En juego dinero, poder y venganza que a veces llegan a alguno

MÉXICO, D. F.— La violencia criminal que alcanza a los políticos mexicanos no se detiene. Hay en juego mucho dinero, poder y venganza que a menudo alcanzan a alguno para cobrarle la vida. El más reciente es Julio César Salinas, ex alcalde del municipio de Huehuetlán, sobre quien los asesinos soltaron los balazos que pudieron.

Quedó botado en medio del campo potosino hasta que la policía lo halló este jueves en medio de un charco de sangre, igual que meses atrás estuvo su enemiga política y ex regidora local Amalia Terán en un escenario urbano, en medio de las lavadoras de su negocio de ropa para limpiar donde le cortaron el cogote.

Las autoridades estatales nunca han ligado los crímenes a asuntos políticos. Ni siquiera manejaron una hipótesis cercana cuando un grupo de pistoleros entró hasta el escritorio del alcalde de El Naranjo, en 2010, donde despachaba el también empresario de 35 años que murió después de recibir varias descargas.

De Terán concluyeron que fue un robo, a pesar de que su mujer culpó a Salinas en su cuenta de la red social Facebook días antes de su muerte.
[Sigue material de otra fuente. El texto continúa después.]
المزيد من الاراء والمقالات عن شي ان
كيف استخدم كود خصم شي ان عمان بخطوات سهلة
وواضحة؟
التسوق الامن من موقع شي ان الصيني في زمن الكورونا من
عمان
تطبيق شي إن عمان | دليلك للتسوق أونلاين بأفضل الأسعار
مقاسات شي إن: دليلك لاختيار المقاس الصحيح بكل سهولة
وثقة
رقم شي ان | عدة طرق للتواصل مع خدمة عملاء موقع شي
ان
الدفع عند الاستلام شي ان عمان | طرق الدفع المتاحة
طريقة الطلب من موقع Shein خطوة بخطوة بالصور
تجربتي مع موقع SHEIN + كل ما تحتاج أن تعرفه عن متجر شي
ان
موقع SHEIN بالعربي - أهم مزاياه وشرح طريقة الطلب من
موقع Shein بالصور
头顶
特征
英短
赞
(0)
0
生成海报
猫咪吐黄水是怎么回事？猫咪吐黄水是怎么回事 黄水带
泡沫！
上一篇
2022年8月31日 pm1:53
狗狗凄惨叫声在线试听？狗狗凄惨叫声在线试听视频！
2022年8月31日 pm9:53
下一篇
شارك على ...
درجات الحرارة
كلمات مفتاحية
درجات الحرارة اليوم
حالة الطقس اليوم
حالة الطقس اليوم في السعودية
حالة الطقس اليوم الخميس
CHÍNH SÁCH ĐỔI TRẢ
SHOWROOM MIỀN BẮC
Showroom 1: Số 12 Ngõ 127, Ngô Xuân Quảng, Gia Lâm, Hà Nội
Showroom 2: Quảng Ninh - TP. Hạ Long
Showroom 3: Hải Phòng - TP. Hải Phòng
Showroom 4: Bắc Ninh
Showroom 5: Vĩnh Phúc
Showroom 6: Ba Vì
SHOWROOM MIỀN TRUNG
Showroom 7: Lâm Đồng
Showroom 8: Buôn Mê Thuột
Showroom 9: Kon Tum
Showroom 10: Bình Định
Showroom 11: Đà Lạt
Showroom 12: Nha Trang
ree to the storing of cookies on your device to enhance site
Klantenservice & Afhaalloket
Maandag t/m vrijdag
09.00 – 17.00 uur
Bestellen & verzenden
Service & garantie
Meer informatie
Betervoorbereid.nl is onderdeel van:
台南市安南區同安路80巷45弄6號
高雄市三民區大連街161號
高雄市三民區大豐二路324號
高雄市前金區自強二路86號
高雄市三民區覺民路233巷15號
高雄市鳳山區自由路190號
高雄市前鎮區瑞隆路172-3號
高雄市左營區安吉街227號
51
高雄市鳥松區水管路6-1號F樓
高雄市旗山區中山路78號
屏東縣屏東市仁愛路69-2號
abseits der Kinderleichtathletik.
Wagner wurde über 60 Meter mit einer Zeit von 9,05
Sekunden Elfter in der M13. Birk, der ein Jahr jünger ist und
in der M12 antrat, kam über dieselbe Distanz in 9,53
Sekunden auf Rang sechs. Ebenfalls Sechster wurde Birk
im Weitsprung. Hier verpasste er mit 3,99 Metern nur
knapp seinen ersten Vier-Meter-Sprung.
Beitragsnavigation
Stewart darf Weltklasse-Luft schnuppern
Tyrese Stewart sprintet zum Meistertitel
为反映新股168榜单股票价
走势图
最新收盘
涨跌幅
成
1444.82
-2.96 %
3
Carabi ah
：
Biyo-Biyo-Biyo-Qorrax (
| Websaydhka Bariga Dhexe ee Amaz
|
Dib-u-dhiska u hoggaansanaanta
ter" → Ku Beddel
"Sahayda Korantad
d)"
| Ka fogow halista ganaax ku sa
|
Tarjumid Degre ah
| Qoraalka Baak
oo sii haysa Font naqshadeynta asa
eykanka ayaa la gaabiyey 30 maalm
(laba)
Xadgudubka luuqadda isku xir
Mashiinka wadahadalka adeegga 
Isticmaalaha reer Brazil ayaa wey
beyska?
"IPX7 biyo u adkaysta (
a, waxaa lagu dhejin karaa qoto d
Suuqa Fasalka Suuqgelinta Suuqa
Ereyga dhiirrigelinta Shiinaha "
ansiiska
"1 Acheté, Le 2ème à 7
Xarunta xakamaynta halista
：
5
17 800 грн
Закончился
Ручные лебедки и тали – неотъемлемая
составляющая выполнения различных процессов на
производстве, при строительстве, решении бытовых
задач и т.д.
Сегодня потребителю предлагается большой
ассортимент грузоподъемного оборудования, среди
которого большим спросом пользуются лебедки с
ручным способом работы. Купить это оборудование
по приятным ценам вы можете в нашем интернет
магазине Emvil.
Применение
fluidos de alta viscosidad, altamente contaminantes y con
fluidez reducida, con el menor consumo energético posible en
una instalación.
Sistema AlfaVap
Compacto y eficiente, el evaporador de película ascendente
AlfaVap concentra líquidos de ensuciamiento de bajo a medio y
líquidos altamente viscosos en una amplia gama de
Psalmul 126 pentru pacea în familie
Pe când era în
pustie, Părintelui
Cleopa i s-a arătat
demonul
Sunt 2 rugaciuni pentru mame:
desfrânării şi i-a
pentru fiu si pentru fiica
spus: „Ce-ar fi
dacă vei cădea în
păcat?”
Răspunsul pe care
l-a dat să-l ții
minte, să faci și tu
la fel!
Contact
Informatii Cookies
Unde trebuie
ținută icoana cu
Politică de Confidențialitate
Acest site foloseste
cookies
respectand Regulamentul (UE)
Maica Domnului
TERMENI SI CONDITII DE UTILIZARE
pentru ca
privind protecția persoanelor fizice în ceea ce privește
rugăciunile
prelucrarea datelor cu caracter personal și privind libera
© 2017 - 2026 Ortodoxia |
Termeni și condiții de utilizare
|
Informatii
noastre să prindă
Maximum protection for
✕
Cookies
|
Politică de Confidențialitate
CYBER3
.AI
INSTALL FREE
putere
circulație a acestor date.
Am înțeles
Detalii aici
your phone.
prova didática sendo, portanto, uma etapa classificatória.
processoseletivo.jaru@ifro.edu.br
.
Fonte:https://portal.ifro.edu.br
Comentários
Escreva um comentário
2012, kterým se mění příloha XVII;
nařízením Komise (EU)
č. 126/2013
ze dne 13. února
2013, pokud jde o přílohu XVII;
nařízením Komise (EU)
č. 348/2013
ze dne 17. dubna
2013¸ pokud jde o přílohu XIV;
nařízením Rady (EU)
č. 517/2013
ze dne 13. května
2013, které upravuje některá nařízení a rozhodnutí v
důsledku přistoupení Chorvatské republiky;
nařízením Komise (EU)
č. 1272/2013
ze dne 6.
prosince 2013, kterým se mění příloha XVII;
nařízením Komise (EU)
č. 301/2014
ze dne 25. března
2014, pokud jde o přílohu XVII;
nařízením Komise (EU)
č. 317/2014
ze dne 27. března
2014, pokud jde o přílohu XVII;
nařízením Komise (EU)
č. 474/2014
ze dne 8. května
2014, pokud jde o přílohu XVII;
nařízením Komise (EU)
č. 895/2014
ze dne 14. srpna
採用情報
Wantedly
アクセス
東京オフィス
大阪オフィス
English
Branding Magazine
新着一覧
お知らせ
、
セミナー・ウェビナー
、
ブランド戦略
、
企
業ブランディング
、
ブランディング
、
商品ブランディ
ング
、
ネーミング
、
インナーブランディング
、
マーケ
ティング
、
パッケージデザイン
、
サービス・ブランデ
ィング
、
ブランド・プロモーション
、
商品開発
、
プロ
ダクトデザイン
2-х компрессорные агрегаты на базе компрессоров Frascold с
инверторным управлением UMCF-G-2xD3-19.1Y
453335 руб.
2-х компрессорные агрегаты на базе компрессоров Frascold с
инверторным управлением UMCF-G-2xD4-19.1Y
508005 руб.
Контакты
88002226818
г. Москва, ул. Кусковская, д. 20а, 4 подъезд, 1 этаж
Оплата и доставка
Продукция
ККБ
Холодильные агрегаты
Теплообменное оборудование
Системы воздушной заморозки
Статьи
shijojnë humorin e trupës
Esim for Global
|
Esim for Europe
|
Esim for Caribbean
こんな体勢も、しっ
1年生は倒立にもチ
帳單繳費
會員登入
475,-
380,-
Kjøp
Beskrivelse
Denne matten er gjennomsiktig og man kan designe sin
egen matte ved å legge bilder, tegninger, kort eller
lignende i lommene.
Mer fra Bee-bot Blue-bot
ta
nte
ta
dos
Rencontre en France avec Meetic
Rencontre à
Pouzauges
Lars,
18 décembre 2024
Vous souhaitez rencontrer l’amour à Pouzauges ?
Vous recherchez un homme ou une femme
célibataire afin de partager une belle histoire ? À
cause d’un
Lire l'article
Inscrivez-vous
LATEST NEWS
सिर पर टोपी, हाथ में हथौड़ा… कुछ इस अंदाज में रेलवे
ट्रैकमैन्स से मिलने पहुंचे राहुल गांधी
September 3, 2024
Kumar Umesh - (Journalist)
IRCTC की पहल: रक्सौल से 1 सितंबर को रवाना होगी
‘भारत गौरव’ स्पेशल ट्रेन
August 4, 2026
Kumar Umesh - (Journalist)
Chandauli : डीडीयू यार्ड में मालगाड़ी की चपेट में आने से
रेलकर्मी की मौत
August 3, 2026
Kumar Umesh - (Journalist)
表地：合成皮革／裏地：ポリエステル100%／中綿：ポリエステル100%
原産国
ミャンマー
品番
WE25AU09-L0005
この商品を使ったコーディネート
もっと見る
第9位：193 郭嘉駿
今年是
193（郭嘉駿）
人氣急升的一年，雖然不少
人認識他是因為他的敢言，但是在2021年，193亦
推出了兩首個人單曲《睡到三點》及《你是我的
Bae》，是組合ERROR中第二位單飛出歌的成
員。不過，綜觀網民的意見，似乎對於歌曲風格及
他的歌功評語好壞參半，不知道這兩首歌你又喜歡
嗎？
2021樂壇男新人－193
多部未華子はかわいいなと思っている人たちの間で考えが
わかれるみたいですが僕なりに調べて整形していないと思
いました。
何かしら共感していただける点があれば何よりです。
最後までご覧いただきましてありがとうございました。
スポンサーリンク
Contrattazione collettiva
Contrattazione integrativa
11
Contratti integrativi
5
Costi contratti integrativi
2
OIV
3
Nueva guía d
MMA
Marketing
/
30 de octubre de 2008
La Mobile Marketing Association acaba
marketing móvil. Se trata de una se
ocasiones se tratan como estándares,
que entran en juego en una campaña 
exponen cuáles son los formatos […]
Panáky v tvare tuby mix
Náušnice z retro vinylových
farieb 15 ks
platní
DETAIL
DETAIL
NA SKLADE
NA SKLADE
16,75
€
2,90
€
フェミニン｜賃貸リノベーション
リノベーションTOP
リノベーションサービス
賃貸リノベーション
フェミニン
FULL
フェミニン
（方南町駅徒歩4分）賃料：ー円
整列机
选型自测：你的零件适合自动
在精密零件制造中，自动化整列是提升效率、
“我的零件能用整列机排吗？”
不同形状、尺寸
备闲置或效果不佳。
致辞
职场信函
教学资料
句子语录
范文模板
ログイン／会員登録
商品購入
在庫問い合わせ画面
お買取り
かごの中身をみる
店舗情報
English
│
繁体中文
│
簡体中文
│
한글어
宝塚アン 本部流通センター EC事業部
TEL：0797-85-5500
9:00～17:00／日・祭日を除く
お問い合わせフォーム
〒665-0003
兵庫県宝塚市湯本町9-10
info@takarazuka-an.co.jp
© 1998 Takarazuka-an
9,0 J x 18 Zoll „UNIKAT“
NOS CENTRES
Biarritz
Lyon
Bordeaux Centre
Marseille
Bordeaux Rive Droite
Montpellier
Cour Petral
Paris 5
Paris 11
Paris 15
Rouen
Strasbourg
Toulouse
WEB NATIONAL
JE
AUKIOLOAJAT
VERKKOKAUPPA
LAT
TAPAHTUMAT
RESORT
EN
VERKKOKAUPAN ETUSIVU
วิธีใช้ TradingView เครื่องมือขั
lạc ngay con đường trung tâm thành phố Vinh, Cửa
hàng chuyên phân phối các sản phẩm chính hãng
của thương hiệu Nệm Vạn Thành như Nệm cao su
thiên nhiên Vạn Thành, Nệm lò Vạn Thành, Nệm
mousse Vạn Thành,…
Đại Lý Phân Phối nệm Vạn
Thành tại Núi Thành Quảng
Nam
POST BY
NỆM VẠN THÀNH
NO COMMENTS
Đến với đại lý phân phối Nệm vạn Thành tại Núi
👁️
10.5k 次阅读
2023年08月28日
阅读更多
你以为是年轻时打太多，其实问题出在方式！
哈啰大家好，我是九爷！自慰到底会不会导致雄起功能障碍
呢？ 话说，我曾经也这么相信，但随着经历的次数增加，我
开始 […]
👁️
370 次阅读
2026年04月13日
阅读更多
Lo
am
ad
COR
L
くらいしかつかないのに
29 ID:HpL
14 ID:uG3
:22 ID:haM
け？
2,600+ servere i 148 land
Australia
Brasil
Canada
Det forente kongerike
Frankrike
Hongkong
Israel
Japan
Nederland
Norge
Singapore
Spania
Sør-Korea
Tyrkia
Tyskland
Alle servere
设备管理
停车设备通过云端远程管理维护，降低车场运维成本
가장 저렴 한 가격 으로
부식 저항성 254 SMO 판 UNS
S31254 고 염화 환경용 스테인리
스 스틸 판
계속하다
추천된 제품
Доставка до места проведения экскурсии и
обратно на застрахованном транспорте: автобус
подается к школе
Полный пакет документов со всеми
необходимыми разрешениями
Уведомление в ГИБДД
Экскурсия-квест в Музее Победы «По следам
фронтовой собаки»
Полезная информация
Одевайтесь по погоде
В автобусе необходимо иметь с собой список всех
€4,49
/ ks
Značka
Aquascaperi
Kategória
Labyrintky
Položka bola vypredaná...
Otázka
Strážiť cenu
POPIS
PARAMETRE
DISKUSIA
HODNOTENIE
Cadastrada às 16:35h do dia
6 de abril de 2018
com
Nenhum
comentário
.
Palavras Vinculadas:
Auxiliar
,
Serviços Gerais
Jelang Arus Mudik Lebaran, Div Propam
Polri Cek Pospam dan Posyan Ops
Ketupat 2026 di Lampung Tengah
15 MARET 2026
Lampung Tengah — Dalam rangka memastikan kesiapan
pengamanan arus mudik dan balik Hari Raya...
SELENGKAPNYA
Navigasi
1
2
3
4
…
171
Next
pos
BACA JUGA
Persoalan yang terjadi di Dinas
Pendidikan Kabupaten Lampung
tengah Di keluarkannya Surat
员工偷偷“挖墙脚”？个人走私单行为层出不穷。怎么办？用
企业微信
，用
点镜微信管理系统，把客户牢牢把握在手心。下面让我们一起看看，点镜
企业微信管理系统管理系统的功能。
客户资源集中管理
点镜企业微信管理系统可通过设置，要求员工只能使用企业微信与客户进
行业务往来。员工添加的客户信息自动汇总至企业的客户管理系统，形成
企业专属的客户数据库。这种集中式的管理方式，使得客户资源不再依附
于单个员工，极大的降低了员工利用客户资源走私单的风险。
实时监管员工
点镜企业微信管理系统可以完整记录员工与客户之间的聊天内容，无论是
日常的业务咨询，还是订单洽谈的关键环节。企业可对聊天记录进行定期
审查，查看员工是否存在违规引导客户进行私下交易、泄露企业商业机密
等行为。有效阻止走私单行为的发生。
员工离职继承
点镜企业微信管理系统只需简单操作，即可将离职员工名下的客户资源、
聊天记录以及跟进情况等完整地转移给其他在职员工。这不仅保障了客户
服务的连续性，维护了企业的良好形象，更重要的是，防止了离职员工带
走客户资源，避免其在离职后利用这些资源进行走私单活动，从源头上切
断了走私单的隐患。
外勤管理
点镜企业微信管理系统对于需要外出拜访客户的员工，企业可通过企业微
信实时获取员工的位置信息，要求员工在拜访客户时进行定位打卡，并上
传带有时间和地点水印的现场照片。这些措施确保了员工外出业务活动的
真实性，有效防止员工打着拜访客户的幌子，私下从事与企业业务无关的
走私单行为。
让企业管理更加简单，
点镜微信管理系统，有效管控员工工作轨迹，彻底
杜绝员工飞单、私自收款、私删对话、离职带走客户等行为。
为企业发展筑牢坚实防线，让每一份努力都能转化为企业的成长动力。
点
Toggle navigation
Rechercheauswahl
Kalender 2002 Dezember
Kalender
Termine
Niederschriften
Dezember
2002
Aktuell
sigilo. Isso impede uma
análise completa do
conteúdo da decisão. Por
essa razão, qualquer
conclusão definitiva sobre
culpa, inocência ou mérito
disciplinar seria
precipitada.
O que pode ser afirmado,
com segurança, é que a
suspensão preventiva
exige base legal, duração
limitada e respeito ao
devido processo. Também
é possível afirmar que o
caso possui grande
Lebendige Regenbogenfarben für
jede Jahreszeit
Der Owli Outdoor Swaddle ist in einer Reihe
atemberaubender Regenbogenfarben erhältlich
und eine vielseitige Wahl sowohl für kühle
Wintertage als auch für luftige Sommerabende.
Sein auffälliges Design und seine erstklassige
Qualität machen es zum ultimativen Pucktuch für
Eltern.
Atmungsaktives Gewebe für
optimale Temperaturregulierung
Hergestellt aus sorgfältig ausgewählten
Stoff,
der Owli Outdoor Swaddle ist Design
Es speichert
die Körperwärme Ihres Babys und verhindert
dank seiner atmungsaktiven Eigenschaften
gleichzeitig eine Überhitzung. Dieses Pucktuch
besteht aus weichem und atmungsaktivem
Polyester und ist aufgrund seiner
De Julio César Salinas, el procurador de justicia, adelantó a la prensa todavía con escasos indicios que se trata de un asunto relacionado “al crimen organizado”.

En el día a día, el narcotráfico y sus derivados aparecen cada vez más como chivo expiatorio y los casos de asesinatos de alcaldes se van acumulando sin justicia o sentencias condenatorias.

La Federación Nacional de Municipios de México lleva en su lista 43 asesinatos y 30 secuestros desde 2009. Todos sin resolver y con una cuenta creciente que no se detuvo en el cambio de sexenio.

La reforma política que comenzó a discutirse en el Congreso podría ser una oportunidad para voltear a ver a los eslabones más débiles.